OQRA NaturalQuestions pre-trained model accuracy

Hi folks,

Thanks a lot for releasing the source code and the pre-trained models!
I was able to setup everything, and run the test evaluation code.

I downloaded the pre-trained NQ checkpoints from gs://orqa-data/orqa_nq_model
When I run

export MODEL_DIR=./orqa_nq_model
python -m language.orqa.predict.orqa_eval \
  --dataset_path=./resplit/WebQuestions.resplit.test.jsonl \
  --model_dir=$MODEL_DIR

I only see an accuracy of 21%
Accuracy: 0.2101 (427/2032)

This is using the best_default checkpoint:

language/language/orqa/models/orqa_model.py

Lines 508 to 509 in 2d08af4

    
           best_checkpoint_pattern = os.path.join(model_dir, "export", "best_default", 
        
                                                  "checkpoint", "*.index")

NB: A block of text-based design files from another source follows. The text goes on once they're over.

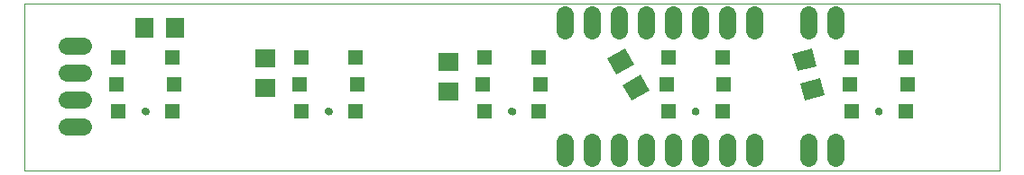
<source format=gbs>
G75*
%MOIN*%
%OFA0B0*%
%FSLAX24Y24*%
%IPPOS*%
%LPD*%
%AMOC8*
5,1,8,0,0,1.08239X$1,22.5*
%
%ADD10C,0.0000*%
%ADD11R,0.0555X0.0555*%
%ADD12C,0.0276*%
%ADD13C,0.0640*%
%ADD14R,0.0670X0.0750*%
%ADD15R,0.0750X0.0670*%
D10*
X000100Y000123D02*
X000100Y006331D01*
X036124Y006331D01*
X036124Y000123D01*
X000100Y000123D01*
X004451Y002335D02*
X004453Y002356D01*
X004459Y002376D01*
X004468Y002396D01*
X004480Y002413D01*
X004495Y002427D01*
X004513Y002439D01*
X004533Y002447D01*
X004553Y002452D01*
X004574Y002453D01*
X004595Y002450D01*
X004615Y002444D01*
X004634Y002433D01*
X004651Y002420D01*
X004664Y002404D01*
X004675Y002386D01*
X004683Y002366D01*
X004687Y002346D01*
X004687Y002324D01*
X004683Y002304D01*
X004675Y002284D01*
X004664Y002266D01*
X004651Y002250D01*
X004634Y002237D01*
X004615Y002226D01*
X004595Y002220D01*
X004574Y002217D01*
X004553Y002218D01*
X004533Y002223D01*
X004513Y002231D01*
X004495Y002243D01*
X004480Y002257D01*
X004468Y002274D01*
X004459Y002294D01*
X004453Y002314D01*
X004451Y002335D01*
X011222Y002335D02*
X011224Y002356D01*
X011230Y002376D01*
X011239Y002396D01*
X011251Y002413D01*
X011266Y002427D01*
X011284Y002439D01*
X011304Y002447D01*
X011324Y002452D01*
X011345Y002453D01*
X011366Y002450D01*
X011386Y002444D01*
X011405Y002433D01*
X011422Y002420D01*
X011435Y002404D01*
X011446Y002386D01*
X011454Y002366D01*
X011458Y002346D01*
X011458Y002324D01*
X011454Y002304D01*
X011446Y002284D01*
X011435Y002266D01*
X011422Y002250D01*
X011405Y002237D01*
X011386Y002226D01*
X011366Y002220D01*
X011345Y002217D01*
X011324Y002218D01*
X011304Y002223D01*
X011284Y002231D01*
X011266Y002243D01*
X011251Y002257D01*
X011239Y002274D01*
X011230Y002294D01*
X011224Y002314D01*
X011222Y002335D01*
X017994Y002335D02*
X017996Y002356D01*
X018002Y002376D01*
X018011Y002396D01*
X018023Y002413D01*
X018038Y002427D01*
X018056Y002439D01*
X018076Y002447D01*
X018096Y002452D01*
X018117Y002453D01*
X018138Y002450D01*
X018158Y002444D01*
X018177Y002433D01*
X018194Y002420D01*
X018207Y002404D01*
X018218Y002386D01*
X018226Y002366D01*
X018230Y002346D01*
X018230Y002324D01*
X018226Y002304D01*
X018218Y002284D01*
X018207Y002266D01*
X018194Y002250D01*
X018177Y002237D01*
X018158Y002226D01*
X018138Y002220D01*
X018117Y002217D01*
X018096Y002218D01*
X018076Y002223D01*
X018056Y002231D01*
X018038Y002243D01*
X018023Y002257D01*
X018011Y002274D01*
X018002Y002294D01*
X017996Y002314D01*
X017994Y002335D01*
X024765Y002335D02*
X024767Y002356D01*
X024773Y002376D01*
X024782Y002396D01*
X024794Y002413D01*
X024809Y002427D01*
X024827Y002439D01*
X024847Y002447D01*
X024867Y002452D01*
X024888Y002453D01*
X024909Y002450D01*
X024929Y002444D01*
X024948Y002433D01*
X024965Y002420D01*
X024978Y002404D01*
X024989Y002386D01*
X024997Y002366D01*
X025001Y002346D01*
X025001Y002324D01*
X024997Y002304D01*
X024989Y002284D01*
X024978Y002266D01*
X024965Y002250D01*
X024948Y002237D01*
X024929Y002226D01*
X024909Y002220D01*
X024888Y002217D01*
X024867Y002218D01*
X024847Y002223D01*
X024827Y002231D01*
X024809Y002243D01*
X024794Y002257D01*
X024782Y002274D01*
X024773Y002294D01*
X024767Y002314D01*
X024765Y002335D01*
X031537Y002335D02*
X031539Y002356D01*
X031545Y002376D01*
X031554Y002396D01*
X031566Y002413D01*
X031581Y002427D01*
X031599Y002439D01*
X031619Y002447D01*
X031639Y002452D01*
X031660Y002453D01*
X031681Y002450D01*
X031701Y002444D01*
X031720Y002433D01*
X031737Y002420D01*
X031750Y002404D01*
X031761Y002386D01*
X031769Y002366D01*
X031773Y002346D01*
X031773Y002324D01*
X031769Y002304D01*
X031761Y002284D01*
X031750Y002266D01*
X031737Y002250D01*
X031720Y002237D01*
X031701Y002226D01*
X031681Y002220D01*
X031660Y002217D01*
X031639Y002218D01*
X031619Y002223D01*
X031599Y002231D01*
X031581Y002243D01*
X031566Y002257D01*
X031554Y002274D01*
X031545Y002294D01*
X031539Y002314D01*
X031537Y002335D01*
D11*
X030655Y002335D03*
X032655Y002335D03*
X032718Y003335D03*
X030592Y003335D03*
X025946Y003335D03*
X023820Y003335D03*
X019175Y003335D03*
X017049Y003335D03*
X012403Y003335D03*
X010277Y003335D03*
X005631Y003335D03*
X003506Y003335D03*
X003569Y004335D03*
X005569Y004335D03*
X010340Y004335D03*
X012340Y004335D03*
X017112Y004335D03*
X019112Y004335D03*
X023883Y004335D03*
X025883Y004335D03*
X030655Y004335D03*
X032655Y004335D03*
X025883Y002335D03*
X023883Y002335D03*
X019112Y002335D03*
X017112Y002335D03*
X012340Y002335D03*
X010340Y002335D03*
X005569Y002335D03*
X003569Y002335D03*
D12*
X004569Y002335D03*
X011340Y002335D03*
X018112Y002335D03*
X024883Y002335D03*
X031655Y002335D03*
D13*
X030074Y001210D02*
X030074Y000610D01*
X029074Y000610D02*
X029074Y001210D01*
X027074Y001210D02*
X027074Y000610D01*
X026074Y000610D02*
X026074Y001210D01*
X025074Y001210D02*
X025074Y000610D01*
X024074Y000610D02*
X024074Y001210D01*
X023074Y001210D02*
X023074Y000610D01*
X022074Y000610D02*
X022074Y001210D01*
X021074Y001210D02*
X021074Y000610D01*
X020074Y000610D02*
X020074Y001210D01*
X002270Y001772D02*
X001670Y001772D01*
X001670Y002772D02*
X002270Y002772D01*
X002270Y003772D02*
X001670Y003772D01*
X001670Y004772D02*
X002270Y004772D01*
X020074Y005323D02*
X020074Y005923D01*
X021074Y005923D02*
X021074Y005323D01*
X022074Y005323D02*
X022074Y005923D01*
X023074Y005923D02*
X023074Y005323D01*
X024074Y005323D02*
X024074Y005923D01*
X025074Y005923D02*
X025074Y005323D01*
X026074Y005323D02*
X026074Y005923D01*
X027074Y005923D02*
X027074Y005323D01*
X029074Y005323D02*
X029074Y005923D01*
X030074Y005923D02*
X030074Y005323D01*
D14*
G36*
X028654Y003819D02*
X028481Y004465D01*
X029204Y004659D01*
X029377Y004013D01*
X028654Y003819D01*
G37*
G36*
X028943Y002737D02*
X028770Y003383D01*
X029493Y003577D01*
X029666Y002931D01*
X028943Y002737D01*
G37*
G36*
X022538Y002738D02*
X022203Y003317D01*
X022852Y003692D01*
X023187Y003113D01*
X022538Y002738D01*
G37*
G36*
X021979Y003708D02*
X021644Y004287D01*
X022293Y004662D01*
X022628Y004083D01*
X021979Y003708D01*
G37*
X005665Y005421D03*
X004546Y005421D03*
D15*
X008995Y004308D03*
X008995Y003189D03*
X015761Y003051D03*
X015761Y004171D03*
M02*

</source>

The performance reported in the paper is 33.3%

Has anyone else faced this problem?
Did I miss a step?

Thanks,
Priyam

The dataset_path that you used is for WebQuestions, not Natural Questions. Please use resplit/NaturalQuestions.resplit.test.jsonl instead.

	best_checkpoint_pattern = os.path.join(model_dir, "export", "best_default",
	"checkpoint", "*.index")